> [What you should do]
Please tally the lines of the listing that follows where the word "bottom" appears, and reply with the number only.

> [Provided information]
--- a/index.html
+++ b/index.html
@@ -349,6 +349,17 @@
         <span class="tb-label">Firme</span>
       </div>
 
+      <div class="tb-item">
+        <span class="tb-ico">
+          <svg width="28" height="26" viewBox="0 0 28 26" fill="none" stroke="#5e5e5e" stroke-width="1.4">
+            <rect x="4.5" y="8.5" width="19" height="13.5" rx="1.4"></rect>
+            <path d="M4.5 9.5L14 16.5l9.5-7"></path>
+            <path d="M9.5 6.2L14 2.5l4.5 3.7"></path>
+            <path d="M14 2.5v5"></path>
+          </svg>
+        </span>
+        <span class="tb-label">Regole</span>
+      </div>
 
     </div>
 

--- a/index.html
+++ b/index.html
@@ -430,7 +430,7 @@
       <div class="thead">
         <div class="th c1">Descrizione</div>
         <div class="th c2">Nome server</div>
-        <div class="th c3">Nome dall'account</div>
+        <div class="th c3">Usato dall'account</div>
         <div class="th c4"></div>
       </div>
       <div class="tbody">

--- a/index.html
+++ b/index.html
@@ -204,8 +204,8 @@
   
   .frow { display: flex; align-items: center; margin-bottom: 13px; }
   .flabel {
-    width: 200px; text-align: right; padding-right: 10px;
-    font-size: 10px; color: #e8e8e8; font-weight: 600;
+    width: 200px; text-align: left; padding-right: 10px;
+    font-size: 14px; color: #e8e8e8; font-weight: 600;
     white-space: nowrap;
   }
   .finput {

---

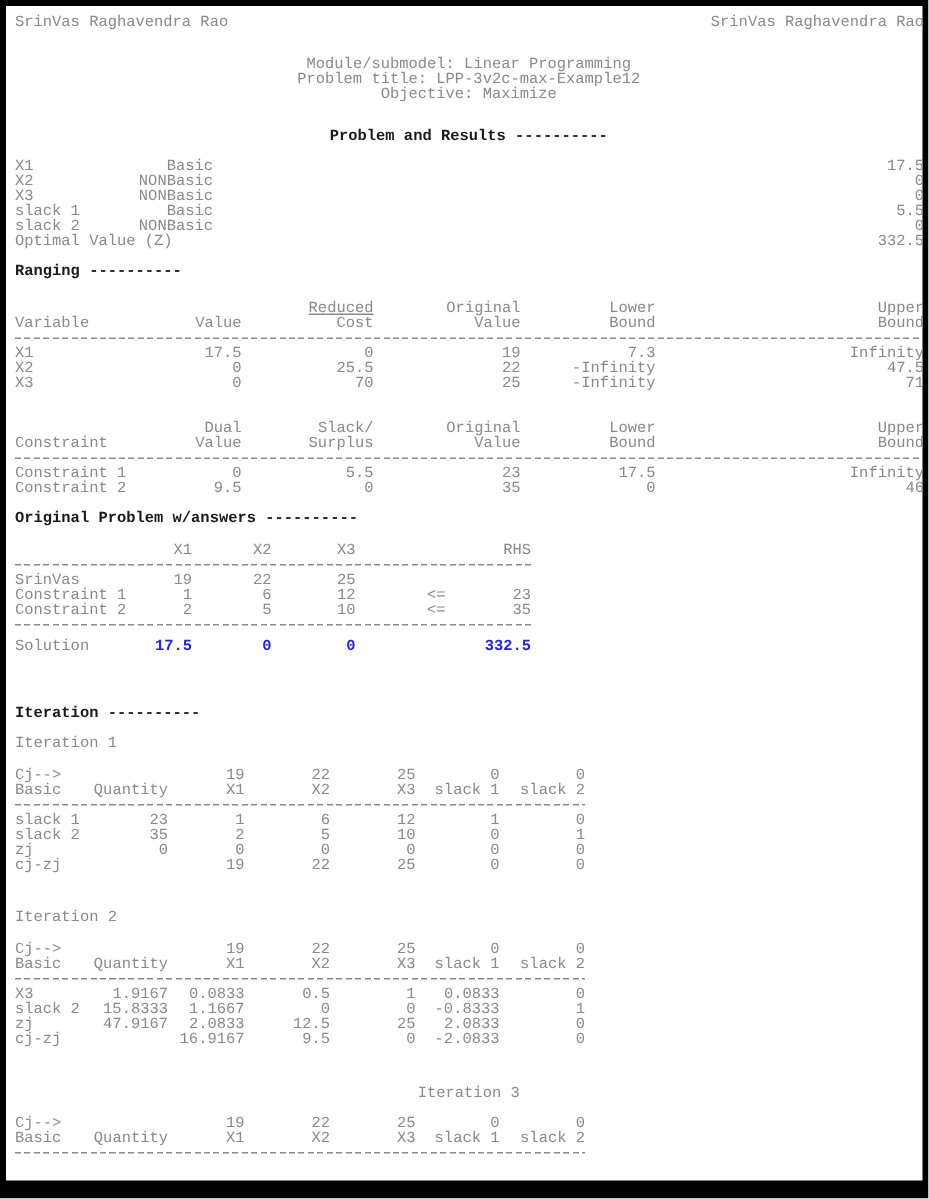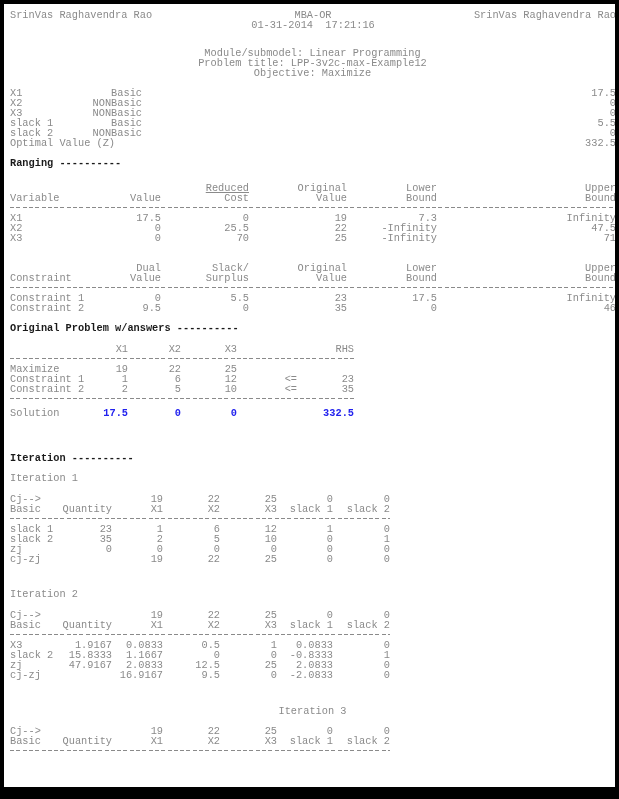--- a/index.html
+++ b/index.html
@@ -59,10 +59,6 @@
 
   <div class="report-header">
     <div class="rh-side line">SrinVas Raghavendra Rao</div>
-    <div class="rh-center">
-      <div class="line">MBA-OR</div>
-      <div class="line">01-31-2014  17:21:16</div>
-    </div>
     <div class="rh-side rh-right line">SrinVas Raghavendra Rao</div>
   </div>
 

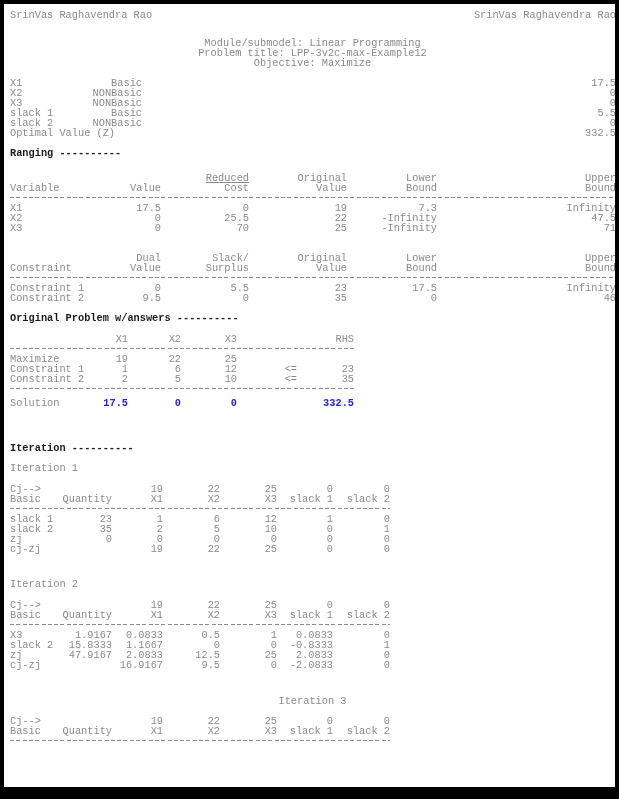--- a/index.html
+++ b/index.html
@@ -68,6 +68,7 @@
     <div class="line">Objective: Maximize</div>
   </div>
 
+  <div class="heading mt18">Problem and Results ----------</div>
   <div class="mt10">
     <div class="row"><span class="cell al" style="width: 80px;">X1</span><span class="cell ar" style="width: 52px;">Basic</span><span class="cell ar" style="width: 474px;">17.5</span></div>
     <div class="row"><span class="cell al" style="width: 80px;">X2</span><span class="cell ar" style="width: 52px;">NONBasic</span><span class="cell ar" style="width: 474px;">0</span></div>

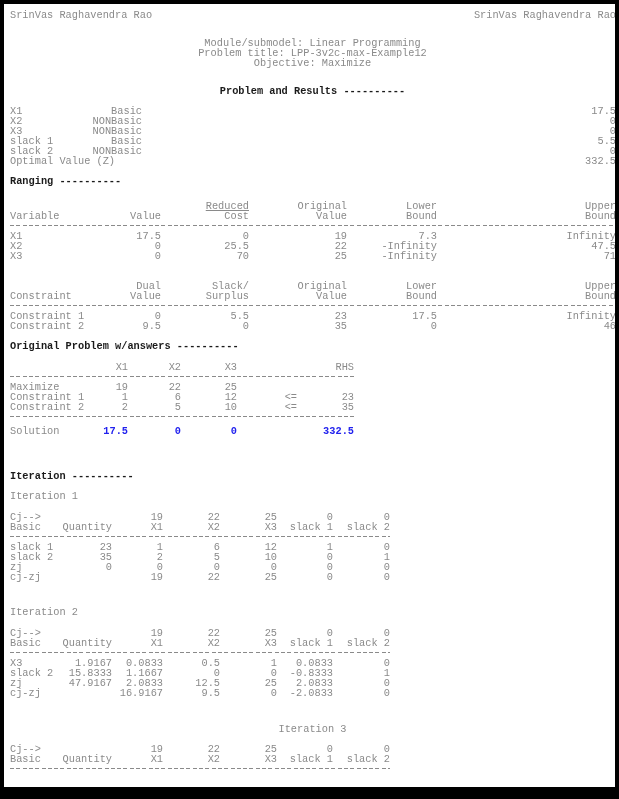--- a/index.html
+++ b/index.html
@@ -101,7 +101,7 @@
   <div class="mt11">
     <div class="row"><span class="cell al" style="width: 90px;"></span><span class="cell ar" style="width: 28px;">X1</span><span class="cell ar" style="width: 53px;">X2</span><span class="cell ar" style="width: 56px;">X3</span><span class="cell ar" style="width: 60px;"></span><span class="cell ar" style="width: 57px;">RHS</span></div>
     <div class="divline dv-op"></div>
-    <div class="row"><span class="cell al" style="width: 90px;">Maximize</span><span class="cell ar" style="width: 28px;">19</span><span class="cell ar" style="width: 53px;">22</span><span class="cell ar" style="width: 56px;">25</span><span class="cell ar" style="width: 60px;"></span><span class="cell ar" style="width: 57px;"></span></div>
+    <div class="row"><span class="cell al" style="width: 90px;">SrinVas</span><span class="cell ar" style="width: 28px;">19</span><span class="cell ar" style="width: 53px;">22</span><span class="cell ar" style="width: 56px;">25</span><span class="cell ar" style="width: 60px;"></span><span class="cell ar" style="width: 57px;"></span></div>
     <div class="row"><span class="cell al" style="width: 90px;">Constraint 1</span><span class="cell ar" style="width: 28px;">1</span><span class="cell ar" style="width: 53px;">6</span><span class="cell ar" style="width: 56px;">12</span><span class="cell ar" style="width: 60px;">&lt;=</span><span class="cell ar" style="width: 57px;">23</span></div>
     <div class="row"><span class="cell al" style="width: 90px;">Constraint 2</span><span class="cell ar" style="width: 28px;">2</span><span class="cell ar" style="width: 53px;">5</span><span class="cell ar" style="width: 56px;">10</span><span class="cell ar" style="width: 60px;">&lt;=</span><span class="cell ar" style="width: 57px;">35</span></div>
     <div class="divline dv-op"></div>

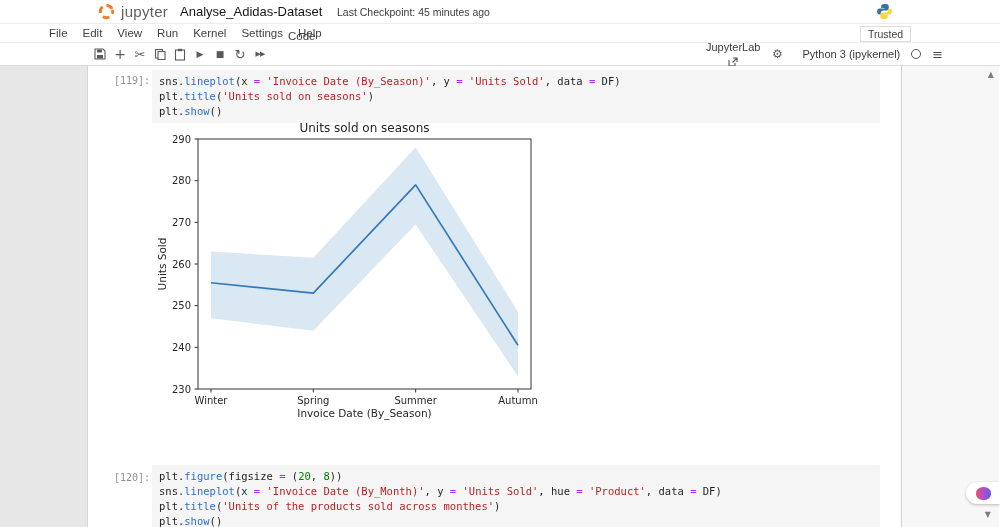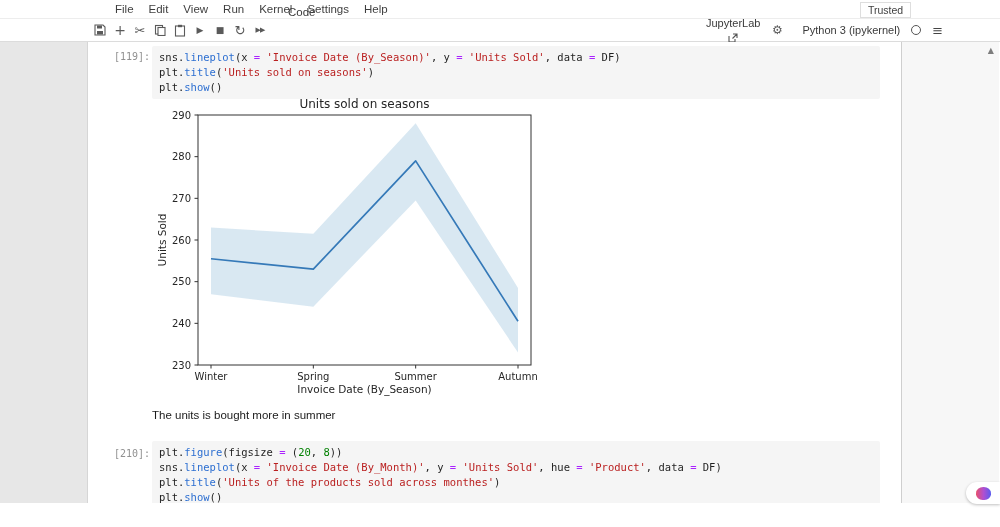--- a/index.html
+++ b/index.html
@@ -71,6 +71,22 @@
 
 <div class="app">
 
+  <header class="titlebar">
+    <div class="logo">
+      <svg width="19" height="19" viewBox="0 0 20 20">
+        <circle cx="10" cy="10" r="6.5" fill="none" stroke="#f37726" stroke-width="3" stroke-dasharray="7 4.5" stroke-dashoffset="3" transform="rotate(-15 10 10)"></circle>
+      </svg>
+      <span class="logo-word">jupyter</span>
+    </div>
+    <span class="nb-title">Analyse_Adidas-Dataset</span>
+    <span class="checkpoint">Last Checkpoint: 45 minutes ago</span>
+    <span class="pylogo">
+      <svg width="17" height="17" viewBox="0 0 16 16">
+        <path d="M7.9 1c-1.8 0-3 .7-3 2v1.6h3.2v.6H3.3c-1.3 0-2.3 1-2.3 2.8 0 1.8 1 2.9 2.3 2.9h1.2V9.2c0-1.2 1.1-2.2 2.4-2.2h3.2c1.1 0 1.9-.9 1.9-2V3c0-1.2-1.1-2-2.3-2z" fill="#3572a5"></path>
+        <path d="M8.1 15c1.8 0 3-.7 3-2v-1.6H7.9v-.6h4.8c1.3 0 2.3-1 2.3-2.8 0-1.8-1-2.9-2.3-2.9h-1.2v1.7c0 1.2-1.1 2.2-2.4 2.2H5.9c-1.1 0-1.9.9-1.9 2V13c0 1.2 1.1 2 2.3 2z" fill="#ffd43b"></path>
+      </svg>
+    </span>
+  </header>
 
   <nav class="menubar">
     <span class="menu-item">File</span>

...

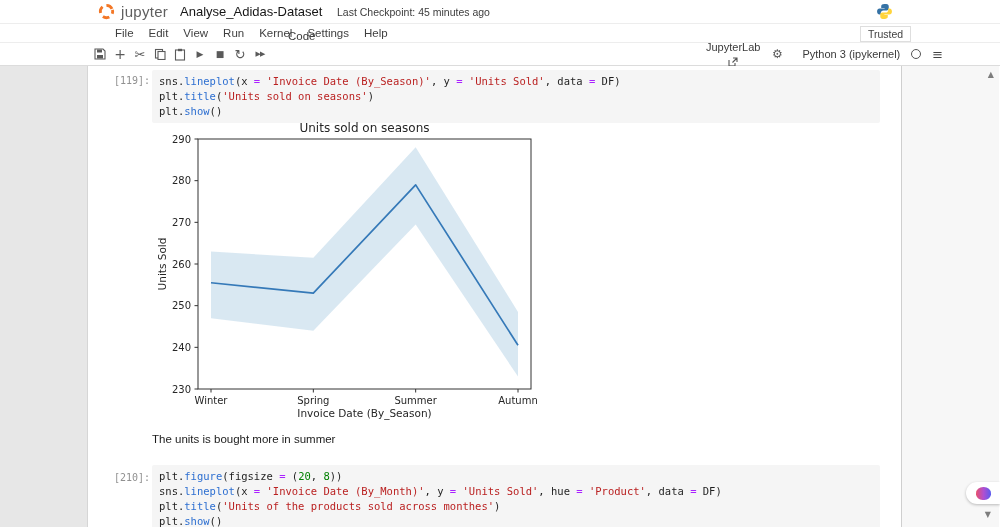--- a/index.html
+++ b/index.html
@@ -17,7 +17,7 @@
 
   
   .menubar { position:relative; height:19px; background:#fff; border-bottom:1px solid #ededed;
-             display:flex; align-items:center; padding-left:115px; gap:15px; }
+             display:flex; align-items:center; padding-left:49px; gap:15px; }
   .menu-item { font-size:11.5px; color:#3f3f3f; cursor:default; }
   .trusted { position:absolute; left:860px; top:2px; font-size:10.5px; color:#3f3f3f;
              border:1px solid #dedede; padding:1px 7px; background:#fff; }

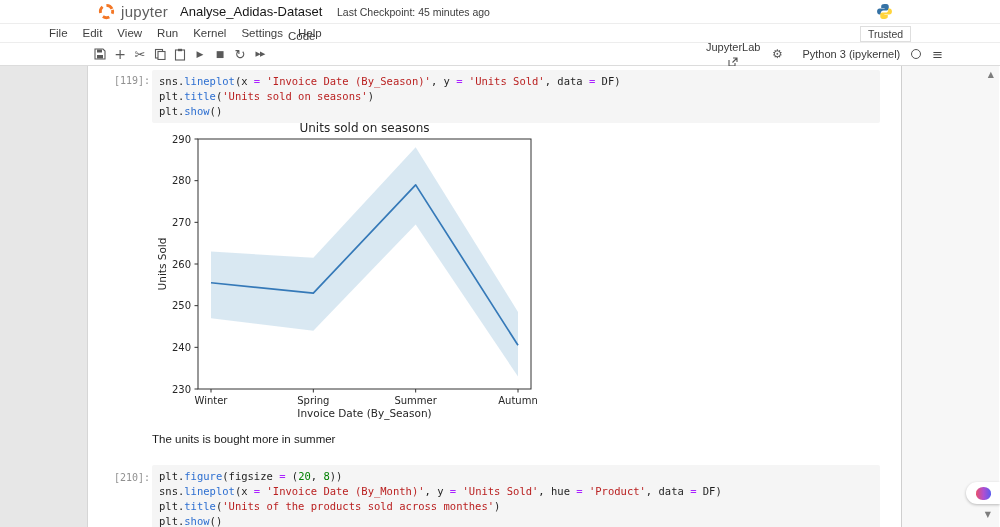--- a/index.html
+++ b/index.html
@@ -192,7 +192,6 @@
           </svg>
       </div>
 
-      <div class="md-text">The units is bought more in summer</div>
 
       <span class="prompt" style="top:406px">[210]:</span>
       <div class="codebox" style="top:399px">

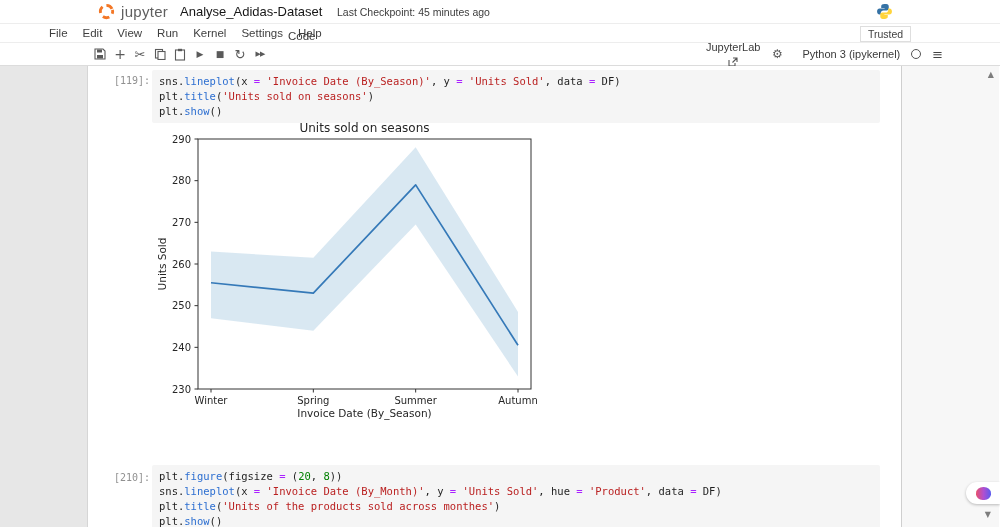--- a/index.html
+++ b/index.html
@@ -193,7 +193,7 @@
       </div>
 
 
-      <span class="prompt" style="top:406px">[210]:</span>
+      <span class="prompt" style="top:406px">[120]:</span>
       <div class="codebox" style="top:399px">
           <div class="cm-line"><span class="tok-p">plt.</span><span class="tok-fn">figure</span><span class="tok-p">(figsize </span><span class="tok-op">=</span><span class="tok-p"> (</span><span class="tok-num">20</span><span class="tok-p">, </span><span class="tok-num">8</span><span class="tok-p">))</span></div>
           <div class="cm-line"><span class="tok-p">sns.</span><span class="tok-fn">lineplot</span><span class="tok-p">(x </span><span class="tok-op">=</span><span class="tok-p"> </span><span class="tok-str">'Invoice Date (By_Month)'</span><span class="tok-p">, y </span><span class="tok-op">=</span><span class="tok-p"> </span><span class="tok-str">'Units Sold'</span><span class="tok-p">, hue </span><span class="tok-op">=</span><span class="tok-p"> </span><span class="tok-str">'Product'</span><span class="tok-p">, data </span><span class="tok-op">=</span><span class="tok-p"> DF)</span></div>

> [Expected output]
2